It's never been easier to work anywhere you want. Here's the lowdown on what you need to know before you make your move
The pandemic supercharged remote working
Robert Watt, Managing Partner of The Kite Factory, an independent media agency based in London, witnessed first-hand the rapid change: “In some ways the timing of the pandemic was perfect—and I am only speaking from a work point of view.
Everyone had access to the Internet at home; Zoom led the charge on video calls and the Microsoft Teams and Google Meet platforms got their acts together fast too.” The Kite Factory was not only able to weather the storm; the business actually expanded throughout the pandemic.
But it was not all plain sailing. Robert Watt continues: “When we recruited new staff, we found training them harder than before. But harder still was embedding the company culture. New employees risk missing out on proximity learning and important internal relationship-building opportunities - random conversations by the watercooler are important.”
Nonetheless, The Kite Factory has committed to allowing its employees to work from home, even when it becomes less of a necessity. Indeed, two employees have recently moved out of the capital; one to Poole and the other to Bradford upon Avon. So, if you’re in that privileged position of being able to work from anywhere in the world, what should you consider?
Friends and family
One of the downsides of working from home can be that sense of isolation. There are key areas of life where we tend to make friends, and work is definitely one of them. So, if that opportunity isn’t there, it probably makes sense to live where you already have friends and family. Or, if not, where there are opportunities to make friends outside of work. For example, sports clubs or schools.
Your company policy
Before you flee the city, make sure you check your current company policy and sound out those in the know: could things change? Amazon recently announced that it will allow many corporate workers to continue working remotely “indefinitely as long as they can commute to the office when necessary”.
So, that rules out The Shetland Islands. Google has taken a different approach—its US employees who move to less expensive parts of the country will be paid less—anywhere from 5 to 25 percent less, according to Reuters.
The cost of living
Moving to a less expensive location could hugely improve your financial circumstances. If that’s your main driver, Google “cost of living index” to compare cities across the world, or “cost of living index UK” to compare locations across the UK.
Are you allowed to live there
Post Brexit, many UK citizens will be far more restricted as to where they can live: those on both sides of the argument seem to agree that’s not a good thing, especially for the younger generation who are often keen to experience new cultures.
So, if you are planning to work from home from abroad, check the visa restrictions.

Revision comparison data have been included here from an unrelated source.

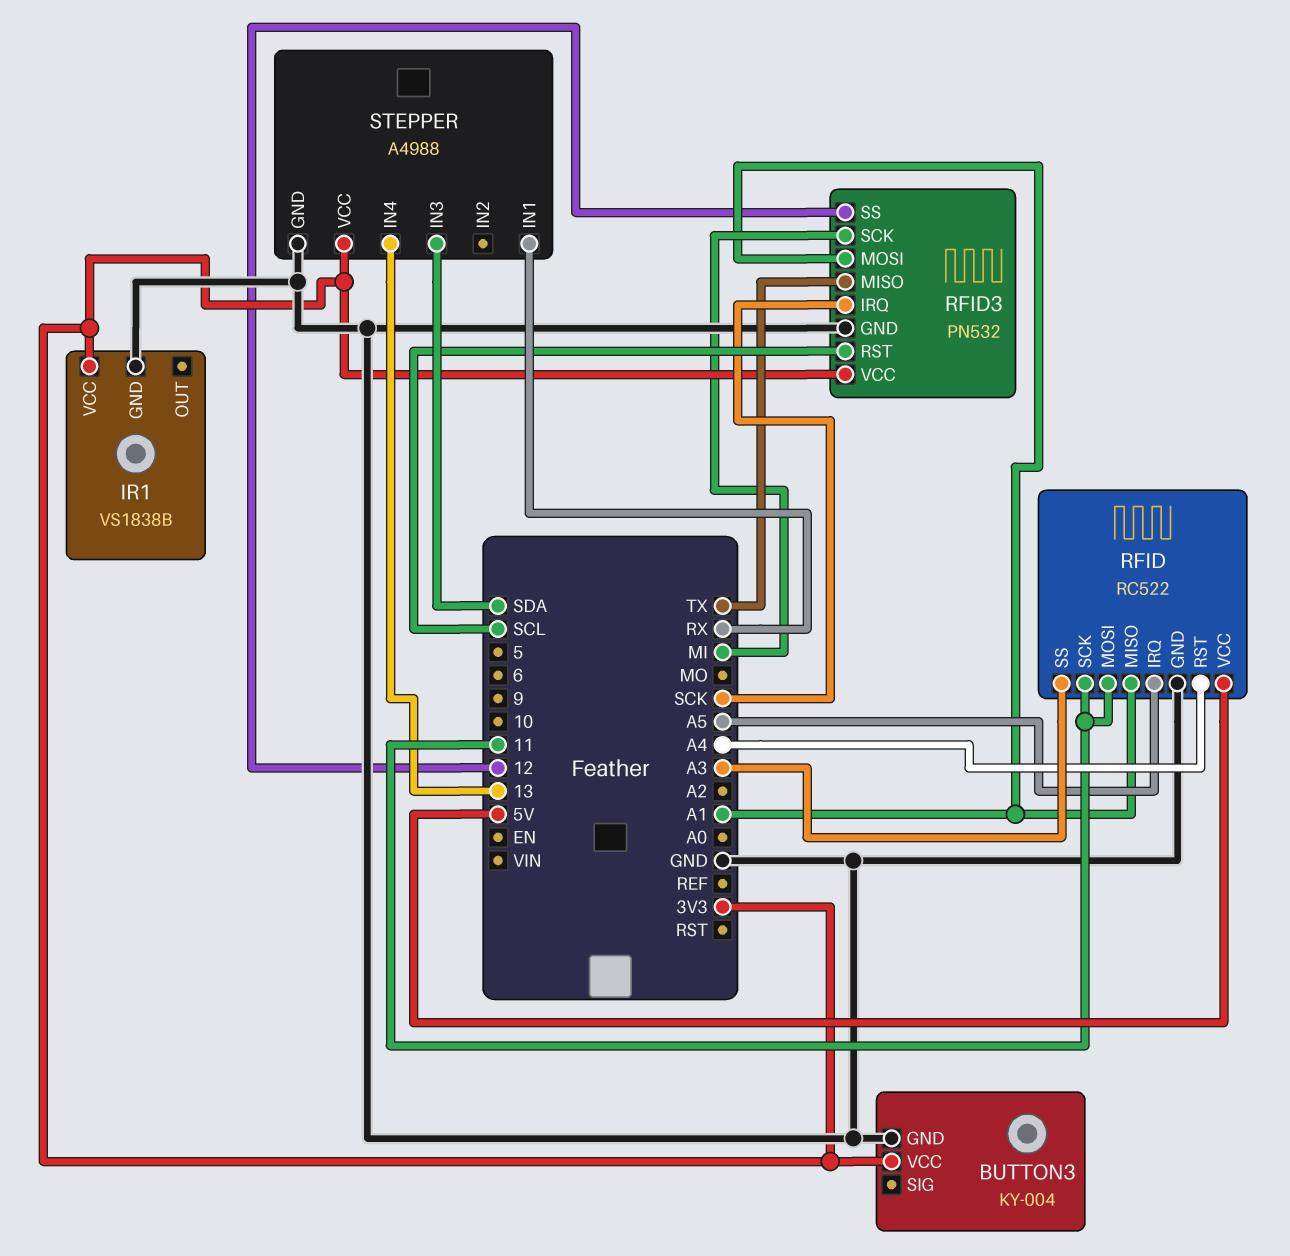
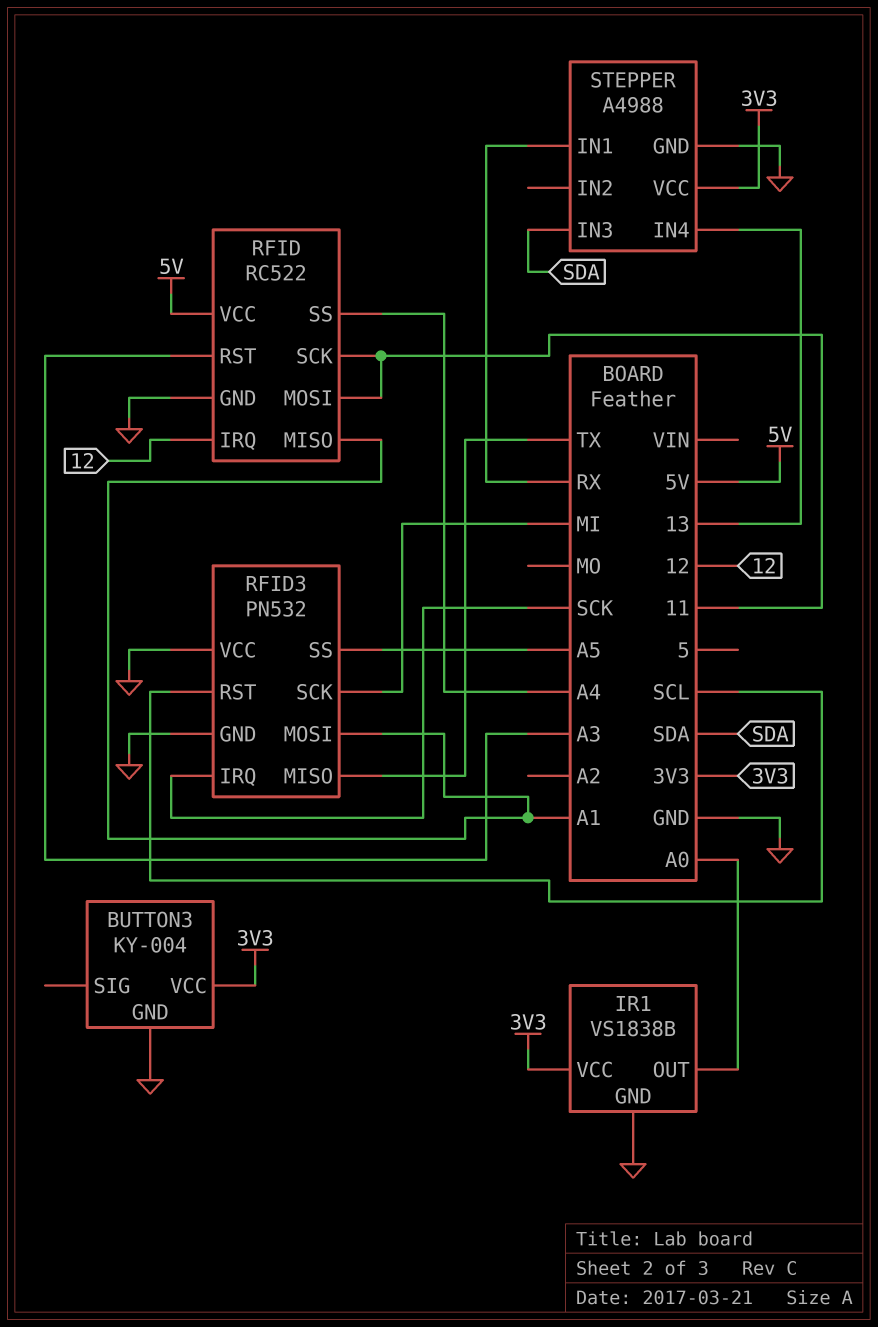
IR1 pin OUT: none -> A0
RFID pin IRQ: A5 -> 12
RFID pin RST: A4 -> A3
RFID pin SS: A3 -> A4
RFID3 pin SS: 12 -> A5
RFID3 pin VCC: 3V3 -> GND

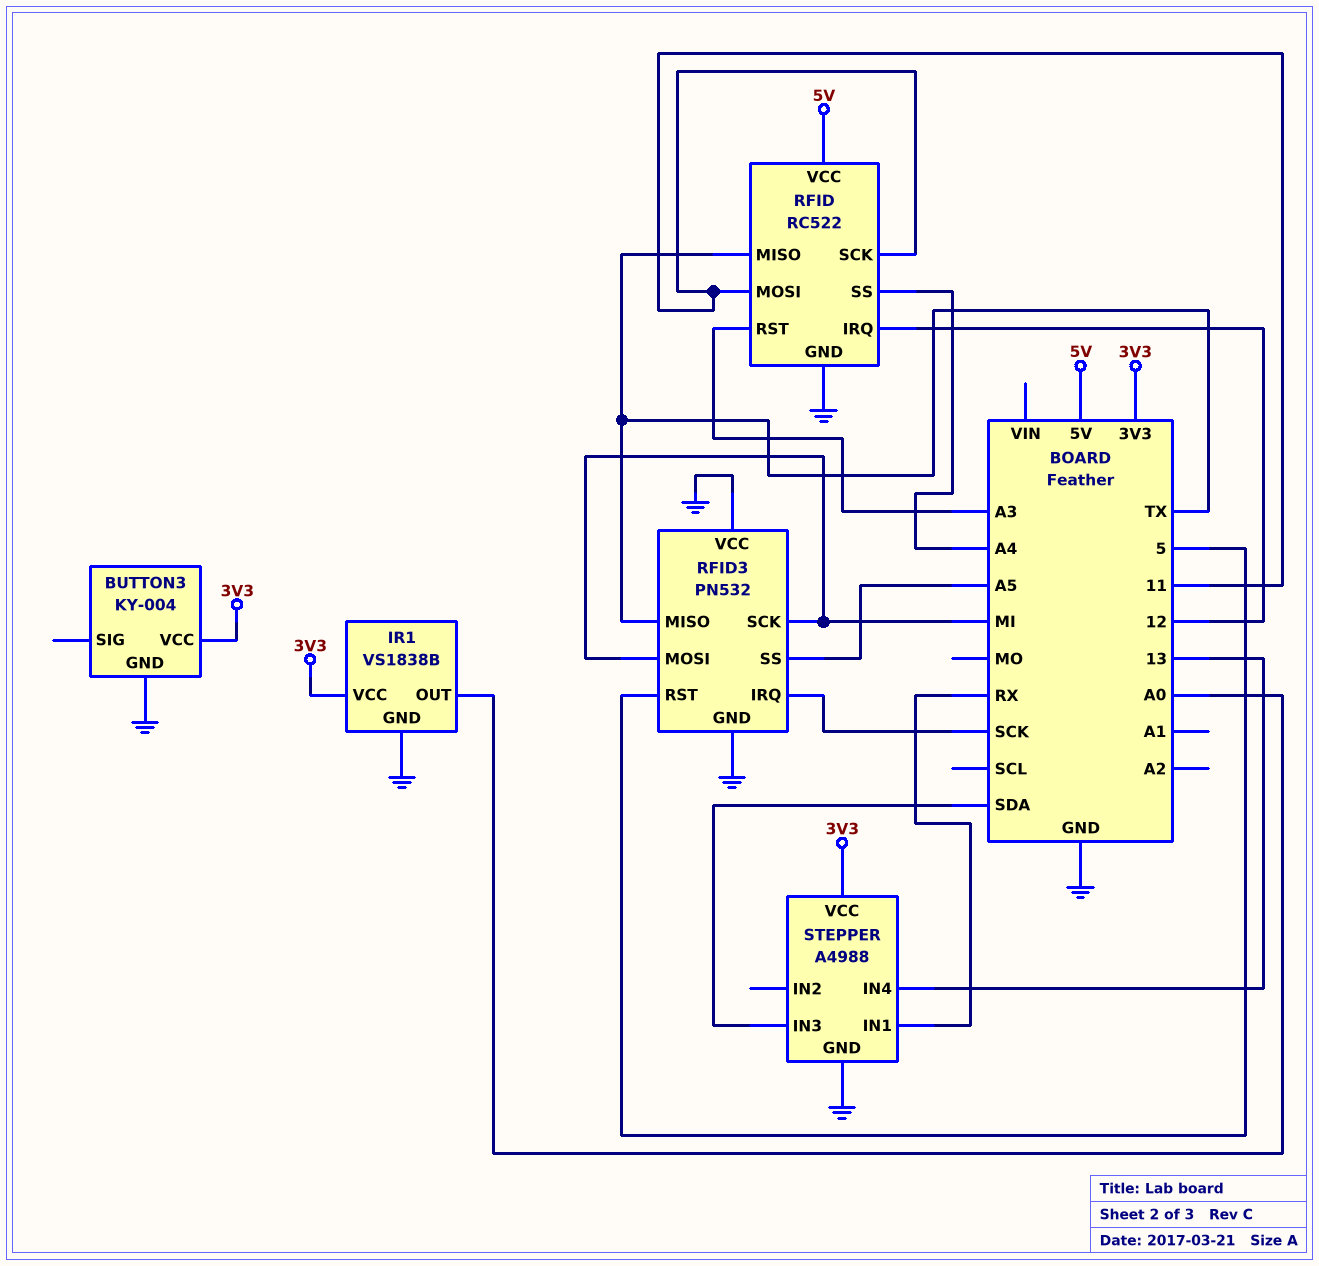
RFID pin MISO: A1 -> TX
RFID3 pin MOSI: A1 -> MI
RFID3 pin RST: SCL -> 5

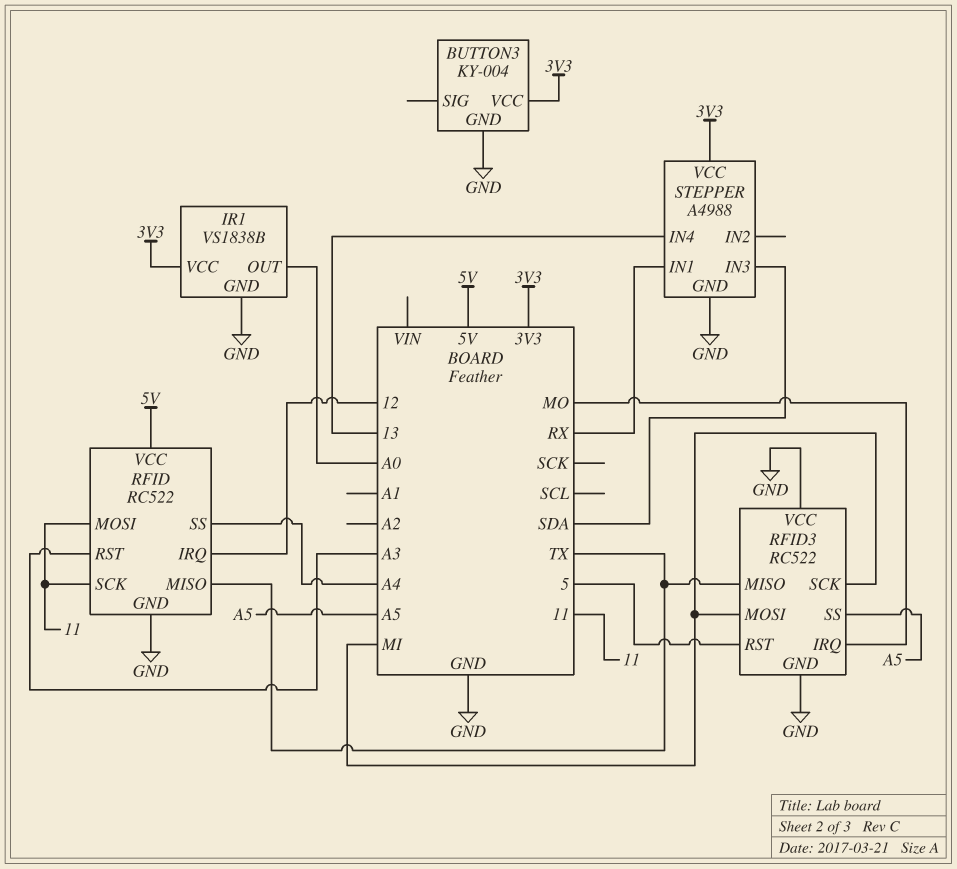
RFID3: PN532 -> RC522
RFID3 pin IRQ: SCK -> MO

Or, better still, if your parents were born abroad, are you able to obtain a foreign passport?
WiFi and mobile phone reception
Connectivity could not be more important. Companies or clients will not tolerate dodgy WiFi connections. So, do your research.
I will leave Robert Watt to conclude: “We’re always looking for talented people. Does where they live matter? Well, not as much as it used to. But we still want to have company-wide meetings, office parties and the occasional drink after work.”